Why use still images in a film?

There’s lots of potential for using still images in a film or video. It doesn’t just have to look like a slideshow: you can zoom them, pan them, group them, and even make them look three-dimensional.

1 Crop them

Most editing programs will let you use just part of a still image. The picture size needs to be bigger than the video resolution to avoid ugly ‘jaggies’ when it’s cropped and blown up. Most JPEGs from good modern cameras should be big enough; images you have taken from the Web probably won’t be.

2 Zoom and pan them

Plenty of examples of the effect in this film by Ken Burns himself.

Lots of editing programs will let you zoom and pan your still images. As with cropping, you need to make sure that the pictures are big enough. This technique is usually called the Ken Burns effect, after the American filmmaker who used it to give life and movement to old photos in TV documentaries like The Civil War.

3 Edit them to music or a voiceover

If your editing program let you see ‘audio waveforms’, or better still add ‘beat markers’, you can easily edit your images to a soundtrack. Some programs let you add beat markers from the keyboard, so you can do it ‘on the fly’ by tapping a key in time to the music.

Repo Man

The title sequence of cult sci-fi film Repo Man uses sections from a map edited exactly to the beat of music.

And Chris Marker’s 1960s’ film La Jetée is entirely made up of still images.

4 Green screen them

Shoot your actors or presenters against a green or blue background, then use chromakey to replace the background with your still images in your editing or effects program.

5 Make a grid with them

If your editing program lets you use several video tracks, you can put each picture on a separate video track and resize it, so that when you view the film the images appear in a grid.
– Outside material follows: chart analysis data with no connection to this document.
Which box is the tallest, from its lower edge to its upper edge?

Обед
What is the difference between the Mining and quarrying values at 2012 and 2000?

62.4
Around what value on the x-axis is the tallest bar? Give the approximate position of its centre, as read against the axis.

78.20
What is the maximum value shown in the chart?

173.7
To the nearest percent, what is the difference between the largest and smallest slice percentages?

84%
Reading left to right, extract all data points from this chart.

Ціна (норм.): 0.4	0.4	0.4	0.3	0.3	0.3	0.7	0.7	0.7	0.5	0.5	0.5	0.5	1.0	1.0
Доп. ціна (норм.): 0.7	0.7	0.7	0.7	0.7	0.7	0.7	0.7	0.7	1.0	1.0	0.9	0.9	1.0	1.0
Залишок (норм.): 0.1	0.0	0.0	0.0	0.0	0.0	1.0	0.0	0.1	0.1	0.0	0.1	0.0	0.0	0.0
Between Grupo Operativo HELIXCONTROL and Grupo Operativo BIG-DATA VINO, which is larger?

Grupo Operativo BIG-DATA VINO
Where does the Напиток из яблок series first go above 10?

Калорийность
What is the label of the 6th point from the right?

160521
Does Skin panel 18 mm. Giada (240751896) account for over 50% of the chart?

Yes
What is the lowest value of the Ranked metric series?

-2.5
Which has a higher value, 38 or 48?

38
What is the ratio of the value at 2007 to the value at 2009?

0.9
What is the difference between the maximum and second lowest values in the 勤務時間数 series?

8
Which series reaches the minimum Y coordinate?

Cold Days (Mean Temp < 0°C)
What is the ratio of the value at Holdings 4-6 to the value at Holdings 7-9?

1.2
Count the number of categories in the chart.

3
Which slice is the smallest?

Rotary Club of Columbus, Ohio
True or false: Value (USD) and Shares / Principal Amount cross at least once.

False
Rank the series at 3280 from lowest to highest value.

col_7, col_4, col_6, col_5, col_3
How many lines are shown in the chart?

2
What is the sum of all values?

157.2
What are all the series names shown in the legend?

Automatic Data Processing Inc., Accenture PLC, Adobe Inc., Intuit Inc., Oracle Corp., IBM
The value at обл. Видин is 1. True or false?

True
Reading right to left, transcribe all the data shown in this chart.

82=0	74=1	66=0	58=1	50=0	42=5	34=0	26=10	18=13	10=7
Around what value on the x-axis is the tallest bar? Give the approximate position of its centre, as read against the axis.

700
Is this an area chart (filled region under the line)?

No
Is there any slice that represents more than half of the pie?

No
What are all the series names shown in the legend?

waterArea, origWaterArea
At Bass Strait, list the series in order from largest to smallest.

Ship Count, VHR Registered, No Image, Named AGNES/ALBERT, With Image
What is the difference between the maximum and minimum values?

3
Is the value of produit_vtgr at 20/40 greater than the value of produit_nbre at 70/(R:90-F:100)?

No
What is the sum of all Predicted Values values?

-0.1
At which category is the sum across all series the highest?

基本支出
You can replace the images at different times and, with some programs, you can move them around the screen.

6 Use them to speed up the storytelling

Soylent Green titles

The title sequence of cult sci-fi film Soylent Green uses archive images and music to tell a century’s worth of ‘backstory’ in a couple of minutes.

You can use a set of stills as a quick way to sum up a story, or to show parts of the story that you don’t have the resources to film.

In Tom Tykwer’s film Run Lola Run, still images are used to show things that characters imagine happening.

7 Make them three-dimensional

2.5D demo reel by Adam Eyster.

Remarkable 2.5D effects with archive photos by Miklós Falvay .

You’ll need good skills with editing/motion graphics programs like Photoshop, Motion and After Effects to create effects like these – known as 2.5D or parallax – but they can look stunning.

This tutorial from Ripple Training shows how to do a simple version with just Final Cut Pro X and the affordable Pixelmator photo editing program.

…and a warning

Be very careful about copyright. Pro photographers and big photo libraries can charge a fortune for ‘unauthorised use’. Only use pictures where you have written permission from the copyright holder, you know they are in the public domain, or they have a Creative Commons licence that allows you to use them.

Wordwatch
The technical term for a montage of still images edited to music is kinestasis.